The tools in the repo are based on Matt Gobolt's tools at commit 3731a0a
.
This was setup on Ubuntu 18.04, for another environment, adapt the commands
Install required package (matplotlib
) on the root python install as the script needs to be run as sudo
sudo su
pip install matplotlib
exit
Install the required general-purpose x86 assembler nasm
sudo apt install nasm
If the Gobolt's original code is used, the following line in the /src/driver/install.sh
file needs to be modified as follows: frominsmod -f MSRdrv.ko
to insmod MSRdrv.ko
. The syntax for the insmod
command seems to have changed since his work on the project.
The command following command is required to be launched after each reboot as it injects the driver in order to be able to read the specific intel registers (ahead not taken, redirects, etc..) in user mode.
sudo ./agner install
It should be compiling the various files as needed be should it not be working as intended, there are two compilations that need to be done, inside the src
and src/driver
folders. (After a kernel update, it is required to run a sudo clean
and recompile the driver)
cd src/
sudo make
cd driver/
# sudo make clean
sudo make
In order to have more readable graphs, you will need the copy the matplotlib configuration file situated in the config
folder. The default location where to put the file for matplotlib to recognize it is ~/.config/matplotlib/stylelib/custom.mplstyle
The following commands allow to run the various tests and plot the output:
# Inject the driver into the kernel (needs ot be done once and after a reboot)
sudo ./agner install
# Run all the tests (by default the outputs are stored in the results.json file)
sudo ./agner test_only
# Plot the results to a pdf file
sudo ./agner plot --pdf output_file.pdf
# Help command
sudo ./agner -h
# Remove the driver after running the tests
sudo ./agner uninstall
Output of the help command for quick access if needed:
usage: agner [-h] [-r FILE] [--xsize INCHES] [--ysize INCHES] [--dpi DPI]

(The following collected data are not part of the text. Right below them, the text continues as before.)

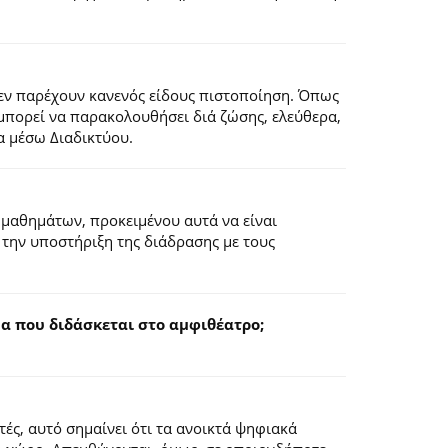
εν παρέχουν κανενός είδους πιστοποίηση. Όπως
 μπορεί να παρακολουθήσει διά ζώσης, ελεύθερα,
α μέσω Διαδικτύου.
 μαθημάτων, προκειμένου αυτά να είναι
 την υποστήριξη της διάδρασης με τους
 που διδάσκεται στο αμφιθέατρο;
ς, αυτό σημαίνει ότι τα ανοικτά ψηφιακά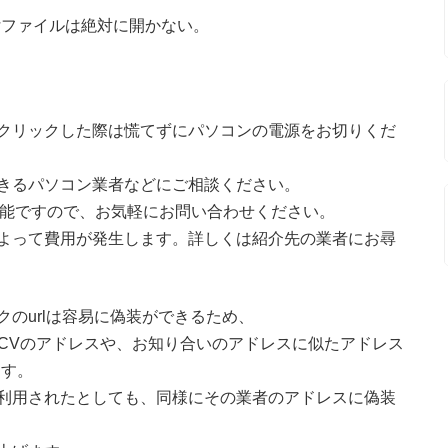
付ファイルは絶対に開かない。
クリックした際は慌てずにパソコンの電源をお切りくだ
きるパソコン業者などにご相談ください。
可能ですので、お気軽にお問い合わせください。
よって費用が発生します。詳しくは紹介先の業者にお尋
のurlは容易に偽装ができるため、
NCVのアドレスや、お知り合いのアドレスに似たアドレス
ます。
利用されたとしても、同様にその業者のアドレスに偽装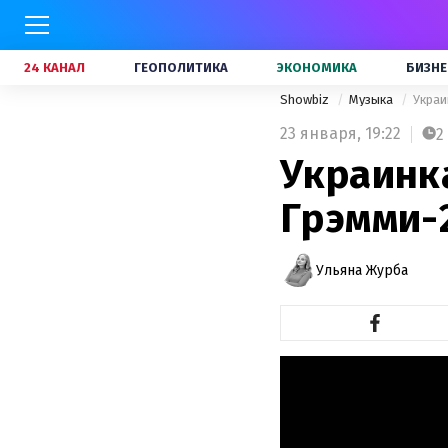
24 КАНАЛ
ГЕОПОЛИТИКА
ЭКОНОМИКА
БИЗНЕ
Showbiz
Музыка
Украи
23 января,
19:22
2
Украинк
Грэмми-
Ульяна Журба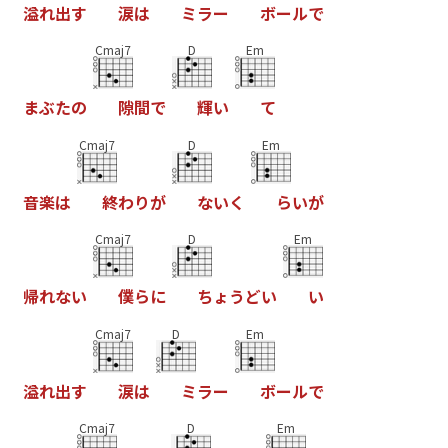
溢
れ
出
す
涙
は
ミ
ラ
ー
ボ
ー
ル
で
Cmaj7
D
Em
ま
ぶ
た
の
隙
間
で
輝
い
て
Cmaj7
D
Em
音
楽
は
終
わ
り
が
な
い
く
ら
い
が
Cmaj7
D
Em
帰
れ
な
い
僕
ら
に
ち
ょ
う
ど
い
い
Cmaj7
D
Em
溢
れ
出
す
涙
は
ミ
ラ
ー
ボ
ー
ル
で
Cmaj7
D
Em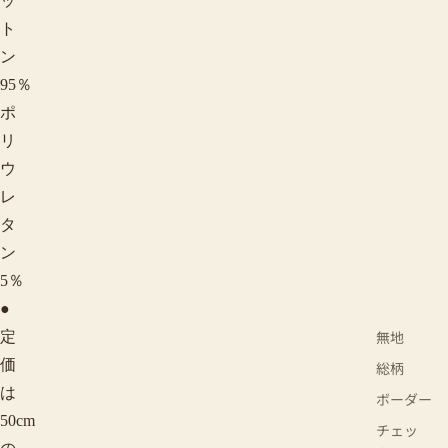
ッ
ト
ン
95％
ポ
リ
ウ
レ
タ
ン
5％
●
無地
定
価
総柄
は
ボーダー
50cm
チェッ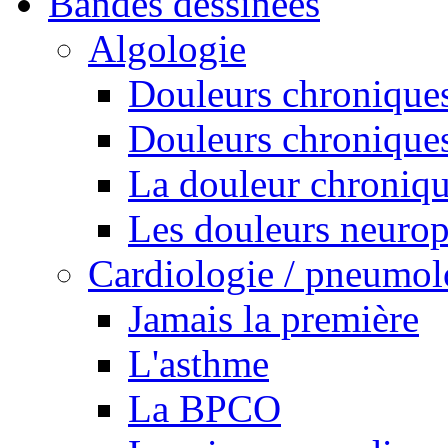
Bandes dessinées
Algologie
Douleurs chroniques
Douleurs chroniques
La douleur chroniq
Les douleurs neurop
Cardiologie / pneumol
Jamais la première
L'asthme
La BPCO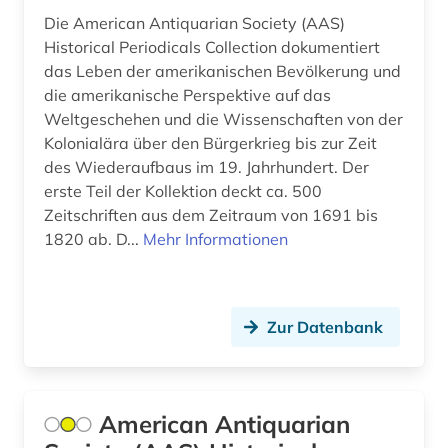
Die American Antiquarian Society (AAS)
jüdische geschichte (1)
Historical Periodicals Collection dokumentiert
das Leben der amerikanischen Bevölkerung und
kanada (3)
die amerikanische Perspektive auf das
karibik und latino studies (1)
Weltgeschehen und die Wissenschaften von der
Kolonialära über den Bürgerkrieg bis zur Zeit
karte (1)
des Wiederaufbaus im 19. Jahrhundert. Der
erste Teil der Kollektion deckt ca. 500
katalog (1)
Zeitschriften aus dem Zeitraum von 1691 bis
katastrophen (1)
1820 ab. D...
Mehr Informationen
katholische kirche (1)
katholizismus (1)
Zur Datenbank
keramik (1)
klebstoff (1)
American Antiquarian
klima (1)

[--alternative] [--pdf PDF] [--png template]
{plot,run,list,test_only,install,uninstall} [TEST [TEST ...]]
Test various microarchitecture parameters
positional arguments:
{plot,run,list,test_only,install,uninstall}
TEST run test TEST
optional arguments:
-h, --help show this help message and exit
-r FILE, --results-file FILE
read or write results to FILE
--xsize INCHES set plot X size in inches
--ysize INCHES set plot Y size in inches
--dpi DPI set plot DPI
--alternative output alternative graph
--pdf PDF output plot as PDF
--png template output plots as template formatted with {test}
{subtest}
Each step of the project can be found in its own sub-folder with a short readme file describing the changes to the implementation and results.
The full toolkit is copied each time (as its file-size is small) in order to facilitate rerunning experiments without having to jump between commits.
Objectives of each step:
-
Get Matt Godbolt's tools to work on my own laptop (Broadwell: i7-5600U)
-
Compare results with his and see if they are similar and what is expected
-
Add Branch alignment to 2^0 to the
btb_size
tests -
Figure out if XOR-like function is used for indexing in Broadwell. Documentation
-
If aliasing is possible, try to figure out replacement policy (with series of basic jumps J0, J1, J2, J3, J1, etc and see which ones gets evicted):
- Least frequently used?
- Other policy?
-
Building eviction sets (with various jumps until the buffer is full and we start seeing evictions). Documentation
-
Expand on Gobolt's tests and push the analysis further
Additional Performance registers
Check and try to use additional performance registers from Intel (see documentation) to see if they could be useful in our reverse-engineering effort.
Write some small test cases where we would expect a specific behavior to make sure that the counters do work and are readable correctly and not that we receive a 0 no matter what.
Reset BTB
Write some code that shuffles, floods or resets the BTB so that at each run, we have a pseudo-random content in the BTB. We should at least be able to avoid having our previous branches cached.
Alternatively, one could reboot his system as the power loss will result in an empty cache but it is inconvenient and time consuming as the driver needs to be reloaded each time.
Retro-compatibility
Added the performance register BrMispredict
to the step01 code
Write several benchmarks and/or test scenarios with the following elements and try to get a better understanding of how the algorithm works:
- only conditional branches
- only unconditional branches
- dummy branches that will never be taken (they should not appear in the BTB)
- bogus branches and their effect: elements in the BTB that are not branches
- forward branches (covered in the only unconditional branches)
- backward branches -> loops
- Indirect branches (not on address but on register value)
See Vladimir Uzelac's Master thesis for some useful insight (older architecture but the approach should be helpful)
Try more precise tests with new performance registers!
Run various test on a Skylake CPU (i7-6700k) and see if the results are similar to the Broadwell ones or if they differ and try to explain why.